The subject of the present invention is a magazine for the maturation of cakes of synthetic foam material.
In the manufacture of synthetic foam materials, the material is made to expand in a continuous manner on a moving belt conveyor, so as to form a manufactured article having a constant, usually at least approximately rectangular section, which is cut into predetermined lengths, normally measuring several meters. At the output end of the plant, the blocks thus produced, known as cakes, have reached a consistency which allows them to be handled, but are not yet at their final consistency, nor are the exothermal chemical reactions induced in their interior exhausted, whereby the cakes must be stored and allowed to mature for a certain period of time amounting to several hours before they can finally be used. It is always very desirable, and in certain cases essential, that these cakes should not be superposed on each other during this storage step.

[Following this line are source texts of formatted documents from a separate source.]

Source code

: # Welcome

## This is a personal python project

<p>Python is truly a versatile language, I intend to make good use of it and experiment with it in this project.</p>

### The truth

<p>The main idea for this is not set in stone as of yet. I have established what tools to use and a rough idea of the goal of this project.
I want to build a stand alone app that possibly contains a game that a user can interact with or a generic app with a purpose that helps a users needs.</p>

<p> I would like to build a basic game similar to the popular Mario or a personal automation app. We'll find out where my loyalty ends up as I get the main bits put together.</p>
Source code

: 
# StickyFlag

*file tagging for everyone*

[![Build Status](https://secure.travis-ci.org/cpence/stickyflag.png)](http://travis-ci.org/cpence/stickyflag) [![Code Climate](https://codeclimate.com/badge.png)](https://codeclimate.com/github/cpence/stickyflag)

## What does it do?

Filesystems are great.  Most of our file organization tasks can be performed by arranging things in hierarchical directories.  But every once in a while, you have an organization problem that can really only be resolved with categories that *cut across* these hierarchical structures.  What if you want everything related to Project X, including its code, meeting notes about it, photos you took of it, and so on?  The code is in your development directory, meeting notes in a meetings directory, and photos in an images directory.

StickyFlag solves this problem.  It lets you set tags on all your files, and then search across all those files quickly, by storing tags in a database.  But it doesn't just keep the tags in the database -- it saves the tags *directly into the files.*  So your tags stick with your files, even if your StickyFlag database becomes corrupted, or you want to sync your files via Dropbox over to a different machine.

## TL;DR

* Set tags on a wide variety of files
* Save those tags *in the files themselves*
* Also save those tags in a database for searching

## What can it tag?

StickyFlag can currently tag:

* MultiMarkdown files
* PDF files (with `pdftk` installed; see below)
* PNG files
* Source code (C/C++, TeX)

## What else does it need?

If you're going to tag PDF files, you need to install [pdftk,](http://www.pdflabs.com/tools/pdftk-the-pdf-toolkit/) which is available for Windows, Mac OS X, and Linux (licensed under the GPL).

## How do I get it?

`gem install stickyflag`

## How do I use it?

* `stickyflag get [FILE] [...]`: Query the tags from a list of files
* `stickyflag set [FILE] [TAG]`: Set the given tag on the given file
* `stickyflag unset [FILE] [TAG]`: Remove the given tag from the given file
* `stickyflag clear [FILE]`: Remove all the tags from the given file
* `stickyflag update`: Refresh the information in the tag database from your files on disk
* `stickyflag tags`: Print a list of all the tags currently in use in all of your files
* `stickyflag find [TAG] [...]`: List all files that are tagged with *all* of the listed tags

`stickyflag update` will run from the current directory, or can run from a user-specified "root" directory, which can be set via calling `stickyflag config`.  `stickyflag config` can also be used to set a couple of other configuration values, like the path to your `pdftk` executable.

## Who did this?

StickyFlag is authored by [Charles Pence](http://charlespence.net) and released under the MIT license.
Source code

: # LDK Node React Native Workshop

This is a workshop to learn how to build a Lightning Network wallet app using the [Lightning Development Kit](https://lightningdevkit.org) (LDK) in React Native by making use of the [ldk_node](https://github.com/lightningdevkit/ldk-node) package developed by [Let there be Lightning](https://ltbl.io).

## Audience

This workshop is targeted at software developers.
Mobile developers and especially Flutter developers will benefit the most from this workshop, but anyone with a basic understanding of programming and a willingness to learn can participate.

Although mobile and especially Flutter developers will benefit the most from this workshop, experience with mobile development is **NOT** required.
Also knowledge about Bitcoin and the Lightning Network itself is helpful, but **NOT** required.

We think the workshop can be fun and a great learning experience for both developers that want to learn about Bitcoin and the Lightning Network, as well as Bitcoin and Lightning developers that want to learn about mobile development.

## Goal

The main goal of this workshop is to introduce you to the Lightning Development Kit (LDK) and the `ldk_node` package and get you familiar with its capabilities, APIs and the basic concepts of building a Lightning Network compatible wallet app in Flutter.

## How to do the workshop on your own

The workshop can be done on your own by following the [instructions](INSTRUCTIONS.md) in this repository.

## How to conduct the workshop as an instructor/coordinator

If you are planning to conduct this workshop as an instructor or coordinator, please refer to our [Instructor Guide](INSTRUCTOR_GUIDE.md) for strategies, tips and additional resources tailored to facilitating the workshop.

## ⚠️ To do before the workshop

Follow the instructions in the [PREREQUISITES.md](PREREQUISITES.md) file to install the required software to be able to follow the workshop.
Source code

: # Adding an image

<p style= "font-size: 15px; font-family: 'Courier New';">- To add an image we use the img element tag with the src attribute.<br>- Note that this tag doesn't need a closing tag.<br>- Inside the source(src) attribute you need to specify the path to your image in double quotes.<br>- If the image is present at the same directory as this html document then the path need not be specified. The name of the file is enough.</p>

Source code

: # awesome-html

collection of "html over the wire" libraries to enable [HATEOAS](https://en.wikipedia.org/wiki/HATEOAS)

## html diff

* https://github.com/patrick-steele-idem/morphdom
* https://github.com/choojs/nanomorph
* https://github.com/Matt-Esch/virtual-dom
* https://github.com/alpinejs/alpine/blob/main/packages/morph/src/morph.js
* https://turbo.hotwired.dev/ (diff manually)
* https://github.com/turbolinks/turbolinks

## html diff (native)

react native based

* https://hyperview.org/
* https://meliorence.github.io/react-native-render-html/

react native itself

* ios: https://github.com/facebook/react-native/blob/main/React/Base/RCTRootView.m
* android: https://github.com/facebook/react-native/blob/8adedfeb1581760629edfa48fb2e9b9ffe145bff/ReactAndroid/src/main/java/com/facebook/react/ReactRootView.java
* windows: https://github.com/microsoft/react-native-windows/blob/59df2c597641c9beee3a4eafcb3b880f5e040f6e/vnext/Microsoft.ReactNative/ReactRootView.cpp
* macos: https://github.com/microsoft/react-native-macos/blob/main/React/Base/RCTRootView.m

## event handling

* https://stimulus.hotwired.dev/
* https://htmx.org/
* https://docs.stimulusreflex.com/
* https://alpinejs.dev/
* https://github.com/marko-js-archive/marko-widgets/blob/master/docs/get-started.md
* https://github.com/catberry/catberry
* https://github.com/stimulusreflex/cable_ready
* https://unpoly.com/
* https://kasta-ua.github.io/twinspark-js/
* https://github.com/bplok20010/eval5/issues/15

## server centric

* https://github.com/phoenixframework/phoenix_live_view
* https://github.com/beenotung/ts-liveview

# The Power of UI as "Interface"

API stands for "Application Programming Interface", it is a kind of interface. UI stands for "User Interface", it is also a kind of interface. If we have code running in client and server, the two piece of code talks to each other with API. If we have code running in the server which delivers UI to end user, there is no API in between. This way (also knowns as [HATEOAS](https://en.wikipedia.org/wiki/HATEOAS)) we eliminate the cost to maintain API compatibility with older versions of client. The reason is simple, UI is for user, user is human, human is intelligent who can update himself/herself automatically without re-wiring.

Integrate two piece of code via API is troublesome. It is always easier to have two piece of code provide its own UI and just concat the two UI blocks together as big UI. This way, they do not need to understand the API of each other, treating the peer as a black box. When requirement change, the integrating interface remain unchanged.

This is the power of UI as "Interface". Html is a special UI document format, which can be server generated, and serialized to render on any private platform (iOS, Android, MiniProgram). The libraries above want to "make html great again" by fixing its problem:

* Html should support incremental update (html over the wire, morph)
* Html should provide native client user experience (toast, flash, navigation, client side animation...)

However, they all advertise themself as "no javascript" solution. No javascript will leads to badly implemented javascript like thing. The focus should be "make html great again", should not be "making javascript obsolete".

This is because, in the case of superposition, the weight of the cakes lying above could deform the cakes lying below, which have not yet reached their full mechanical strength, and also because the direct superposition of the cakes would reduce the total surface exposed to direct contact with the atmosphere and hence the heat exchange, so that the exothermal chemical reactions still going on inside the cakes would give rise to their overheating. Overheating would lead to deterioration of the quality of the material, especially to yellowing thereof, while in extreme cases a spontaneous combustion could occur.

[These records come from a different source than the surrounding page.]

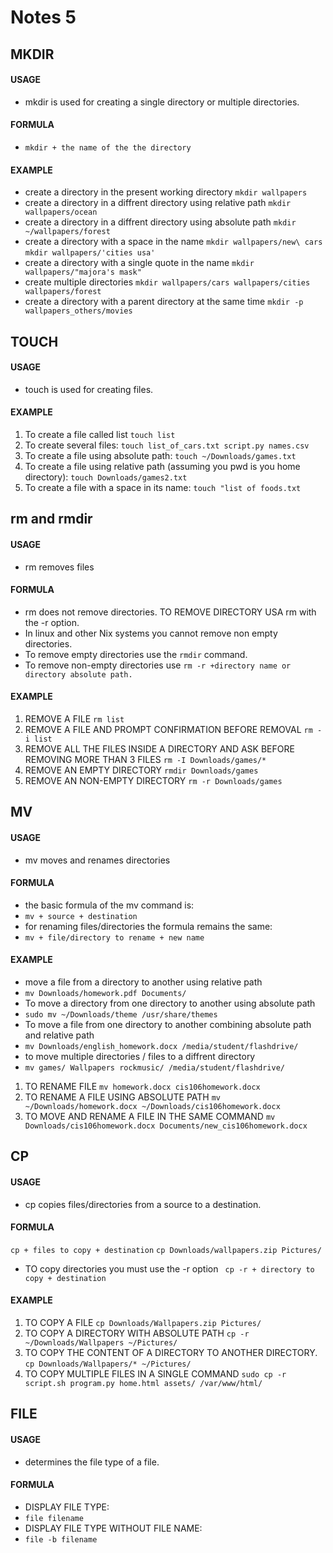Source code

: # Notes 5 
##  MKDIR
#### USAGE  
* mkdir is used for creating a single directory or multiple directories. 
#### FORMULA 
* `mkdir + the name of the the directory` 
#### EXAMPLE 
- create a directory in the present working directory 
  `mkdir wallpapers`
- create a directory in a diffrent directory using relative path 
  `mkdir wallpapers/ocean`
- create a directory in a diffrent directory using absolute path 
  `mkdir ~/wallpapers/forest`
- create a directory with a space in the name 
  `mkdir wallpapers/new\ cars`
  `mkdir wallpapers/'cities usa'`
- create a directory with a single quote in the name
  `mkdir wallpapers/"majora's mask"`
- create multiple directories 
  `mkdir wallpapers/cars wallpapers/cities wallpapers/forest`
- create a directory with a parent directory at the same time 
  `mkdir -p wallpapers_others/movies`

## TOUCH
#### USAGE
- touch is used for creating files. 

#### EXAMPLE 
1. To create a file called list 
   `touch list`
2. To create several files:
   `touch list_of_cars.txt script.py names.csv`
3. To create a file using absolute path:
   `touch ~/Downloads/games.txt`
4. To create a file using relative path (assuming you pwd is you home directory):
   `touch Downloads/games2.txt`
5. To create a file with a space in its name:
   `touch "list of foods.txt`

## rm and rmdir
#### USAGE 
- rm removes files
#### FORMULA 
-  rm does not remove directories. TO REMOVE DIRECTORY USA rm  with the -r option. 
- In linux and other Nix systems you cannot remove non empty directories. 
- To remove empty directories use the `rmdir` command. 
- To remove non-empty directories use `rm -r +directory name or directory absolute path.`

#### EXAMPLE 
1. REMOVE A FILE 
   `rm list`
2. REMOVE A FILE AND PROMPT CONFIRMATION BEFORE REMOVAL
   `rm -i list`
3. REMOVE ALL THE FILES INSIDE A DIRECTORY AND ASK BEFORE REMOVING MORE THAN 3 FILES
   `rm -I Downloads/games/*`
4. REMOVE AN EMPTY DIRECTORY 
   `rmdir Downloads/games`
5. REMOVE AN NON-EMPTY DIRECTORY
   `rm -r Downloads/games` 

## MV
#### USAGE 
- mv moves and renames directories
#### FORMULA 
- the basic formula of the mv command is:
- `mv + source + destination`
- for renaming files/directories the formula remains the same: 
- `mv + file/directory to rename + new name`
#### EXAMPLE 
- move a file from a directory to another using relative path 
- `mv Downloads/homework.pdf Documents/`
- To move a directory from one directory to another using absolute path 
- `sudo mv ~/Downloads/theme /usr/share/themes`
- To move a file from one directory to another combining absolute path and relative path 
- `mv Downloads/english_homework.docx /media/student/flashdrive/`
- to move multiple directories / files to a diffrent directory 
- `mv games/ Wallpapers rockmusic/ /media/student/flashdrive/`
1. TO RENAME FILE
   `mv homework.docx cis106homework.docx`
2. TO RENAME A FILE USING ABSOLUTE PATH 
   `mv ~/Downloads/homework.docx ~/Downloads/cis106homework.docx`
3. TO MOVE AND RENAME A FILE IN THE SAME COMMAND
   `mv Downloads/cis106homework.docx Documents/new_cis106homework.docx` 

## CP 
#### USAGE 
- cp copies files/directories from a source to a destination. 
#### FORMULA 
`cp + files to copy + destination`
`cp Downloads/wallpapers.zip Pictures/`
- TO copy directories you must use the -r option 
  ` cp -r + directory to copy + destination`
#### EXAMPLE 
1. TO COPY A FILE 
   `cp Downloads/Wallpapers.zip Pictures/`
2. TO COPY A DIRECTORY WITH ABSOLUTE PATH
   `cp -r ~/Downloads/Wallpapers ~/Pictures/` 
3. TO COPY THE CONTENT OF A DIRECTORY TO ANOTHER DIRECTORY.
   `cp Downloads/Wallpapers/* ~/Pictures/`
4. TO COPY MULTIPLE FILES IN A SINGLE COMMAND 
   `sudo cp -r script.sh program.py home.html assets/ /var/www/html/`

## FILE 
#### USAGE
- determines the file type of a file. 
#### FORMULA 
- DISPLAY FILE TYPE:
- `file filename`
- DISPLAY FILE TYPE WITHOUT FILE NAME:
- `file -b filename`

The most simple way to store the manufactured cakes without placing them the one on top of each other is to pick up each freshly cut cake by means of an overhead crane with a gripper, to raise it, to shift the same laterally and to deposit it, on the side of the other cakes previously produced, on a maturation surface from which the cakes will be taken away by means of the same process at the end of the maturation period. The drawback with this way of proceeding is an insufficient exploitation of the warehouse space, which must have a very large area since use is only made of the equivalent of the height of a cake.

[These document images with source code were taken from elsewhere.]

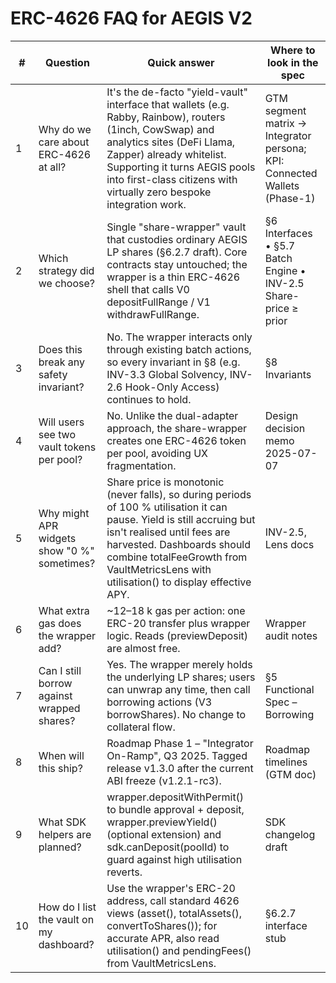 # ERC-4626 FAQ for AEGIS V2

| # | Question | Quick answer | Where to look in the spec |
|---|---|---|---|
| 1 | Why do we care about ERC-4626 at all? | It's the de-facto "yield-vault" interface that wallets (e.g. Rabby, Rainbow), routers (1inch, CowSwap) and analytics sites (DeFi Llama, Zapper) already whitelist. Supporting it turns AEGIS pools into first-class citizens with virtually zero bespoke integration work. | GTM segment matrix → Integrator persona; KPI: Connected Wallets (Phase-1) |
| 2 | Which strategy did we choose? | Single "share-wrapper" vault that custodies ordinary AEGIS LP shares (§6.2.7 draft). Core contracts stay untouched; the wrapper is a thin ERC-4626 shell that calls V0 depositFullRange / V1 withdrawFullRange. | §6 Interfaces • §5.7 Batch Engine • INV-2.5 Share-price ≥ prior |
| 3 | Does this break any safety invariant? | No. The wrapper interacts only through existing batch actions, so every invariant in §8 (e.g. INV-3.3 Global Solvency, INV-2.6 Hook-Only Access) continues to hold. | §8 Invariants |
| 4 | Will users see two vault tokens per pool? | No. Unlike the dual-adapter approach, the share-wrapper creates one ERC-4626 token per pool, avoiding UX fragmentation. | Design decision memo 2025-07-07 |
| 5 | Why might APR widgets show "0 %" sometimes? | Share price is monotonic (never falls), so during periods of 100 % utilisation it can pause. Yield is still accruing but isn't realised until fees are harvested. Dashboards should combine totalFeeGrowth from VaultMetricsLens with utilisation() to display effective APY. | INV-2.5, Lens docs |
| 6 | What extra gas does the wrapper add? | ~12–18 k gas per action: one ERC-20 transfer plus wrapper logic. Reads (previewDeposit) are almost free. | Wrapper audit notes |
| 7 | Can I still borrow against wrapped shares? | Yes. The wrapper merely holds the underlying LP shares; users can unwrap any time, then call borrowing actions (V3 borrowShares). No change to collateral flow. | §5 Functional Spec – Borrowing |
| 8 | When will this ship? | Roadmap Phase 1 – "Integrator On-Ramp", Q3 2025. Tagged release v1.3.0 after the current ABI freeze (v1.2.1-rc3). | Roadmap timelines (GTM doc) |
| 9 | What SDK helpers are planned? | wrapper.depositWithPermit() to bundle approval + deposit, wrapper.previewYield() (optional extension) and sdk.canDeposit(poolId) to guard against high utilisation reverts. | SDK changelog draft |
| 10 | How do I list the vault on my dashboard? | Use the wrapper's ERC-20 address, call standard 4626 views (asset(), totalAssets(), convertToShares()); for accurate APR, also read utilisation() and pendingFees() from VaultMetricsLens. | §6.2.7 interface stub |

In order to exploit the height of a magazine as well, maturation plants have been devised which comprise a magazine with many cells arranged in a meshwork on several levels, each cell being provided with a moving belt and having a size corresponding to that of a cake. At the output end of the expansion plant, the cake being formed is received on a belt conveyor mounted on a carrier which can move transversely and in elevation and, when the cake reaches the predetermined length and it has been cut, the carrier is shifted laterally and in elevation to bring the cake in front of an empty magazine cell, whereupon the cake is made to slide from the conveyor belt of the carrier to that of the cell. While this operation is taking place, a second carrier with a conveyor belt is positioned at the output end of the expansion plant in order to receive the new cake being formed. Even with this type of maturation plant, however, the magazine space is not completely exploited, because all the space needed to manoeuvre the carriers, which are shiftable laterally and in elevation and whose length is equal to that of the cakes, must be left free. In addition, it is considerably costly to have a pair of carriers shiftable laterally and in elevation.
In order to reduce the cost of the plant, it has been proposed to replace the pair of carriers with a distributing arm fitted with a conveyor belt, articulated to the output end of the expansion plant and suitable for being oriented so as to bring its movable end in front of the magazine cells. The operation of such a plant is rendered possible by the fact that the cakes of expanded material can be deformed to a certain extent; of course, during this operation, the cakes are curved both during their passage from the output end of the expansion plant to the distributing arm and during their passage from the distributing arm to the maturation cell. However, the limited deformability of the cakes imposes certain limits to the orientability allowed for the distributing arm, and hence does not allow the use of a large number of cells. In this plant, too, the space required for the orientation of the distributing arm must be left free and cannot be utilizied.